How we protect against CSRF in API endpoints

There are a few ways in which Sourcegraph's API endpoints protect against CSRF:

First and foremost, by restricting session cookie-based authentication. As described above, session cookie authentication is prohibited in non-simple CORS requests which means cookies CANNOT be used to authenticate a Sourcegraph API request unless it comes from an allowed origin, passing the browser's CORS policy checks. This is the primary means by which we protect against CSRF in our API endpoints.
Secondarily, by providing an Authorization header or basic auth with an access token. This is not possible for an attacker to provide through indirect means; they would have had to convince the user to provide them with an access token.

Known issue

CSRF protection in our API endpoints is too aggressive, leading us and customers to do more risky behavior than should be required. This is a weak point in our security model that we plan to address.

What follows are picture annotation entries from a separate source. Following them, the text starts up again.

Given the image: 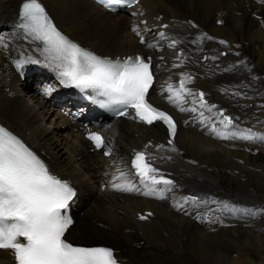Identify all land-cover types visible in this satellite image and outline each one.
I'll list each match as a JSON object with an SVG mask.
<instances>
[{
    "label": "bare ground",
    "instance_id": "1",
    "mask_svg": "<svg viewBox=\"0 0 264 264\" xmlns=\"http://www.w3.org/2000/svg\"><path fill=\"white\" fill-rule=\"evenodd\" d=\"M21 1L0 0V121L43 152L53 171L78 185L81 207L68 237L109 244L127 264H264V217L236 218L219 204L232 200L234 205L253 208L255 203H264L260 199L264 195V142L251 146L249 141L232 140L224 144L194 128H181L179 132L178 144L183 152L173 155L169 171L185 185L184 192L201 190L215 200L218 211L229 222L208 214L200 225L197 219L201 213L173 207V202L182 198L177 192L160 201L102 190L100 185L108 186L117 166L127 169L125 157L131 149L147 140L159 143L165 131L160 126L121 123L119 127H132L121 137L111 132L114 158L90 152L79 125L30 83L19 81L10 66L12 57L38 52L34 43L9 26ZM39 1L65 33L101 54L128 55L143 50L152 55L158 80L151 96L164 108L177 109L162 89L168 83L178 86L180 73L189 71L198 77L187 87L193 89L201 83L215 101L226 103L219 95L225 88L241 93L227 101L239 118V127L246 124L264 133V107H260L264 105V4L259 0H141L125 14L107 12L91 0ZM160 14L162 20H158ZM164 22L170 24L165 30L168 35L184 41L180 47L189 59L181 68L172 67L179 63L175 50L167 47V41L159 40ZM133 26L146 36L145 44L139 42ZM202 33L214 39L192 44ZM158 40L157 48L146 46ZM220 40L226 44H220ZM204 56L219 58L204 60ZM242 61L248 68L244 69ZM147 209H154L155 216L142 222L139 231L137 213ZM0 264H10L6 251H0Z\"/></svg>",
    "mask_w": 264,
    "mask_h": 264
},
{
    "label": "snow or ice",
    "instance_id": "2",
    "mask_svg": "<svg viewBox=\"0 0 264 264\" xmlns=\"http://www.w3.org/2000/svg\"><path fill=\"white\" fill-rule=\"evenodd\" d=\"M97 2L111 11H116L120 6L132 7L139 0ZM259 2L264 4V0ZM17 26L23 30L25 38L36 45L35 50L43 57V60H38L28 56L17 62L18 68L23 69L25 64L43 63L56 73L62 86L78 89L85 94L90 90L92 94L88 98L113 115L129 117L146 125L162 122L167 126L170 137L167 141L168 150L177 151L174 145L176 122L171 115L154 107L148 100L149 90L154 83L151 57L145 59L136 55L113 60L81 47L57 28L39 0H23ZM168 27L167 24L161 25L163 29ZM192 27L197 26L192 24ZM132 31L139 37L141 44L146 43L145 35L138 26H133ZM158 37L159 40L168 42V48L175 50L174 54L179 63H173L172 67L181 68L189 59L188 54L180 47L184 41L168 35L165 31H160ZM212 39L214 38L202 33L191 43L199 45L204 40ZM159 40L156 43H147L146 46L150 49L157 48ZM219 43L226 44V41L220 40ZM218 58L203 57L204 60L213 61ZM193 81L194 76L191 73L181 72L178 86L168 83L162 89V94L167 92L168 102L180 112L198 113L199 123L216 139L264 142V133L253 128H240L235 122L238 117L226 115L225 110L209 104L203 91L195 92L187 87ZM232 95L240 96L241 93L234 92ZM186 104L192 106L186 107ZM87 139L97 149H106L105 156L112 155V140L106 141L99 132L91 131L88 132ZM152 147L157 151L165 149L164 144L153 146L149 142L144 150L134 152L130 169L117 166L110 182L113 190L163 200L177 188L176 182L167 178L170 174H165L154 166L155 157L148 152ZM76 197L77 190L69 181L53 174L30 147L6 127L0 126V250H10L16 264H121L116 251L110 247L79 246L66 239L65 234L73 224L70 208ZM209 203L216 201L189 195L176 201L173 207L184 210L186 205L198 208ZM223 209L236 218L264 215V209L228 203L223 204ZM151 215L152 213H147L139 219L145 220Z\"/></svg>",
    "mask_w": 264,
    "mask_h": 264
},
{
    "label": "rangeland",
    "instance_id": "3",
    "mask_svg": "<svg viewBox=\"0 0 264 264\" xmlns=\"http://www.w3.org/2000/svg\"><path fill=\"white\" fill-rule=\"evenodd\" d=\"M260 196H261L260 199L264 202V195H260ZM226 250H228V249H226Z\"/></svg>",
    "mask_w": 264,
    "mask_h": 264
}]
</instances>
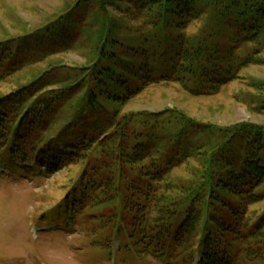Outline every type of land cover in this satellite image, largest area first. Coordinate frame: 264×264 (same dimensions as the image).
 <instances>
[{"label": "trees", "instance_id": "obj_1", "mask_svg": "<svg viewBox=\"0 0 264 264\" xmlns=\"http://www.w3.org/2000/svg\"><path fill=\"white\" fill-rule=\"evenodd\" d=\"M7 35L0 83L18 68L31 77L0 94V165L28 169L19 141L33 135L30 171L70 175L42 219L82 221L94 235L128 232L143 262L177 264L158 241L170 231L193 264H229L223 248L234 241L247 257H264V209H255L264 205V123L221 126L178 108L127 107L151 89L218 97L264 65V0H67L39 26ZM70 53L83 61L68 63ZM254 87L247 99L264 113V81ZM86 112L95 130L78 118ZM185 167L194 179L175 180ZM133 253L124 255L134 261Z\"/></svg>", "mask_w": 264, "mask_h": 264}, {"label": "rangeland", "instance_id": "obj_2", "mask_svg": "<svg viewBox=\"0 0 264 264\" xmlns=\"http://www.w3.org/2000/svg\"><path fill=\"white\" fill-rule=\"evenodd\" d=\"M66 1L0 0V39L7 37V34L16 35L24 30H32L39 26L52 17L56 11L60 10ZM66 56L64 58L67 59L68 63L83 61L81 56L76 53H70ZM53 59L51 60L59 61V58L54 57ZM24 70L16 69L12 72L13 80L0 83V94H6L17 88L18 79L27 82L31 76L30 72L22 74ZM263 81L264 65H259L244 71L243 77L236 80L232 86L224 90L218 97L191 99L178 88L171 90L151 89L127 107L129 110L138 111L178 108L196 119L221 126L240 122L263 124L264 113L257 111L255 103L249 100L256 92L254 85ZM78 118L89 128L95 130L92 113L86 112L78 115ZM142 120L151 123L153 116L144 114ZM51 127L52 125L48 130ZM102 128L103 125L98 127L99 130ZM146 134L147 129L142 131V136L137 141L145 140ZM26 135L27 133L24 132L23 136ZM23 138L25 139L19 141L23 159H29L30 164L34 165L35 155L31 150L36 145L37 140L33 135ZM60 152L56 149L57 155ZM195 165L194 163L191 167ZM191 167L189 171L187 167L181 169L174 174L173 178L181 182L192 181L194 176ZM83 171L84 168L82 167L79 171V178ZM7 173L0 175V264H121L118 259L119 254L127 252L130 248L136 251L139 247L142 248V244H137L134 240L124 243L118 242L121 245L118 252L115 249L118 232L94 235L88 229H85V224L77 228V226L68 225L64 220L53 223V219L48 216H45L42 220L39 219L40 215L52 208L55 201L63 194L65 183L70 177L69 174L57 171L54 175L52 173L51 178L48 179L47 176L38 178L30 174L27 177H20L17 173L12 174V176L10 172L7 171ZM130 181L131 179L126 180V183ZM256 208L261 211L264 209V205ZM65 211H67L66 208ZM79 220H82V218ZM89 220H91L90 217ZM129 220L131 224L136 221L134 217H129ZM47 224L56 225L59 229L52 233H41L39 241H34L32 238L34 230L41 229L43 228L41 225ZM94 225L98 226V229L100 228L99 222ZM171 235V231L161 232V238L158 240L160 244L165 245V252L177 264L180 263L179 260L183 264H193V260L191 261L193 256L182 249L184 245L180 250L176 243L173 245L169 242ZM183 236L189 238L187 239L188 243L195 240V233H191L187 237L186 235ZM105 241H110L112 248L104 246L109 244H106ZM91 243L94 245L91 246ZM229 249L225 250L223 248L224 252L228 254V259H231L229 264H264V257L255 258V260L247 257L242 250L241 243L238 241L232 242ZM236 253L240 256L238 255L235 261ZM184 258L187 260L184 261ZM133 264L162 263L150 257L145 262L140 261Z\"/></svg>", "mask_w": 264, "mask_h": 264}]
</instances>
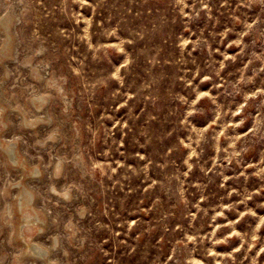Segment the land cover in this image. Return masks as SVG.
Returning a JSON list of instances; mask_svg holds the SVG:
<instances>
[{
  "label": "rangeland",
  "instance_id": "rangeland-1",
  "mask_svg": "<svg viewBox=\"0 0 264 264\" xmlns=\"http://www.w3.org/2000/svg\"><path fill=\"white\" fill-rule=\"evenodd\" d=\"M0 108V264H264V0H0Z\"/></svg>",
  "mask_w": 264,
  "mask_h": 264
},
{
  "label": "bare ground",
  "instance_id": "bare-ground-1",
  "mask_svg": "<svg viewBox=\"0 0 264 264\" xmlns=\"http://www.w3.org/2000/svg\"><path fill=\"white\" fill-rule=\"evenodd\" d=\"M1 21H2V20H1ZM4 21H5V19H4ZM6 22H7V21H6ZM5 26H7V27H8V24H7V25H5ZM45 97H46V96H44V97H41V98L43 99L42 101H44V100H45ZM35 98H36V96H35ZM37 98L39 99V97H37ZM40 100H41V99H40ZM0 109H1V108H0ZM0 111H1V110H0ZM3 119H4V118H3ZM9 145H10V144H9ZM11 146H12V145H11ZM7 152H8V153H10V154H12V152H13V148H12V147H10V146H8V147H7ZM27 197H28V196H27ZM30 200H31V198H30ZM27 202H28V201H27ZM27 202H26V203H27ZM29 203H30V202H29ZM26 219H29V218H26ZM33 222H34V221H33ZM36 222H37V221H36ZM33 224H34V223H33ZM35 243H36V242H35ZM33 245H35V244H33ZM33 245H32V247H33ZM36 247H37V246H36ZM29 249H30V248H29ZM29 249H28V250H29ZM30 251H31V250H30ZM41 253H42V252H41Z\"/></svg>",
  "mask_w": 264,
  "mask_h": 264
}]
</instances>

Because of point #1 above (we allow session based authentication iff the request passed CORS policy checks), it is not possible for anyone currently to use the Sourcegraph API endpoints from other, non-explicitly-allowed domains. For example:

We cannot use the Sourcegraph search API from sourcegraph.com
People cannot use the Sourcegraph.com GraphQL API from their own websites, even in authenticated form (i.e. public resolvers only)
Customers cannot use the Sourcegraph API from their private instance on their own internal tool websites—even by having users provide an access token. The request would be forbidden as it would not pass the CORS preflight request.

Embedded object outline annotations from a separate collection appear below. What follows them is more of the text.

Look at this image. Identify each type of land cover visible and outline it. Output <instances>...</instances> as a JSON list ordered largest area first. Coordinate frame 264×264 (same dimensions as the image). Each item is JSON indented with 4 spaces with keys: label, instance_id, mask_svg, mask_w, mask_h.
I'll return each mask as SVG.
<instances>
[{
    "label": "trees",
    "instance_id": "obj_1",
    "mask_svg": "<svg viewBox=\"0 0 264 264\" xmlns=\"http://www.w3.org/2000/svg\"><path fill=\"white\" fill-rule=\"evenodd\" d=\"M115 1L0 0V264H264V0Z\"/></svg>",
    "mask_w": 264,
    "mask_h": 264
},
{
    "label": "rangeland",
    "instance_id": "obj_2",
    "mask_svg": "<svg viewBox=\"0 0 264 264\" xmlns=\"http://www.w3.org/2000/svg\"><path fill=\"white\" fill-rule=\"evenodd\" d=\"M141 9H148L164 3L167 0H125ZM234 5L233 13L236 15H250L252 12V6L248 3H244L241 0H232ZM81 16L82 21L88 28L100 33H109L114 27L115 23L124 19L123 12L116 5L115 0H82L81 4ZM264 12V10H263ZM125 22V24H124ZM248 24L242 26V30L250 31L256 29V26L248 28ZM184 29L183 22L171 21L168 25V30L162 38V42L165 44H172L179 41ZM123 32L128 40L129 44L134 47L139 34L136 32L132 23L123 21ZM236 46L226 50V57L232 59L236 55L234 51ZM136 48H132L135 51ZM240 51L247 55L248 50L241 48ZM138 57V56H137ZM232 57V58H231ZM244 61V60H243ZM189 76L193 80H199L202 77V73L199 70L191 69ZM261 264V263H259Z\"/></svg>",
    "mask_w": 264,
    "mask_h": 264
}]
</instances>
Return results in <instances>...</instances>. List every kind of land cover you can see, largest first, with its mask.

The only workaround for this currently is to add the "trusted" domain to the corsOrigin site configuration setting. Doing so is vastly more privilege to give a domain than is often desired:

If the desire is only to grant the domain token-based authentication to the API, it does not do that. It grants session-based auth.
If the desire is to grant only API access, it does not do that either. It also grants the ability to perform CSRF against other non-API endpoints, such as password reset endpoints.

In general, people want to make API requests from other domains—and that is NOT the same as adding an allowed corsOrigin which is a much broader level of trust of a domain than just allowing API requests.

Improving our CSRF threat model

I @slimsag advise we make the following key improvements to our CSRF threat model in order to improve security, product reliability, and reduce risky behavior of both developers at Sourcegraph and customers on their own private instances:

Eliminate the username/password manipulation exclusion

This may be completed at ANY time. It has NO pre-requisites.

If you read "Exclusion: username/password manipulation (sign in, password reset, etc.)" you will clearly see why we've ended up in the state where we have a third type of endpoint: not an API, but a static page-serving endpoint, but something in-between. It's understandable we've arrived here, and there is no immediate threat with this structure—but it's out of place.

We would do well to:

Place these routes into a separate category, so we have "(1) API endpoints, (2) non-API endpoints, and (3) user signup endpoints" or similar.
The routes should be easily identified based on URL path—they should be under a common prefix, not under separate URLs as they are today.
We should ensure the logic for registering these routes is under a distinct location. Today, they are registered under, and inherit all of the middlewares of, the non-API page routes. That is not ideal and could be risky long-term if that logic changes at all without an understanding of how it could impact these "UI routes" (as they are called in code.)